Zusammenfassend hielt das Bundesgericht fest, dass die Kündigung mit der Krankheit des Arbeitnehmers und seinem Wunsch nach Anpassung der Arbeit zusammenhing und die Arbeitgeberin die Krankheit des Arbeitnehmers nicht durch eine unzulässige, potenziell gesundheitsgefährdende Arbeitsüberlastung direkt verursacht hatte, weshalb keine Fürsorgepflichtverletzung vorlag.
Das Bundesgericht stellt sich mit diesem Entscheid ein weiteres Mal gegen den in der Praxis verbreiteten Reflex, eine Kündigung nach Ablauf einer Sperrfrist wegen Krankheit automatisch als missbräuchlich zu rügen.

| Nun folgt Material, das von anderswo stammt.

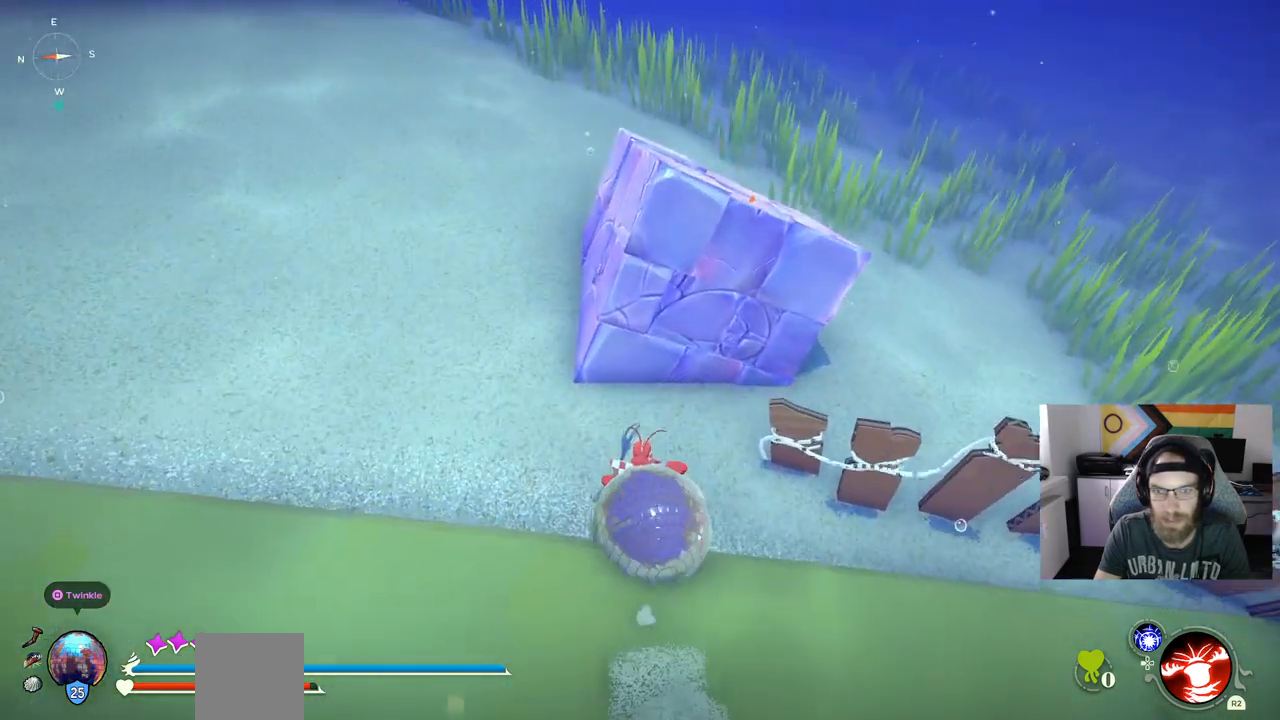
{"buttons": ["R1"], "left_stick": "up", "right_stick": "center", "events": []}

Besteht eine andauernde Krankheit, so muss ein sehr schwerwiegender Fall vorliegen, damit die Kündigung von den Gerichten als missbräuchlich qualifiziert wird. Dies kann i.d.R. nur dann der Fall sein, wenn aus der Beweisführung eindeutig hervorgeht, dass die Arbeitgeberin die Krankheit des Arbeitnehmers direkt verursacht und damit ihre Fürsorgepflicht verletzt hat.
Auch wenn im Falle einer missbräuchlichen Kündigung der Arbeitnehmer beweisbelastet ist (Art. 8 ZGB), ist die Arbeitgeberin gut beraten, während des Arbeitsverhältnisses Gespräche mit dem Arbeitnehmer, Vorfälle, allfällig getroffene Massnahmen etc. immer schriftlich zu dokumentieren. Denn sie wird die Erfüllung ihrer Fürsorgepflicht nachweisen müssen.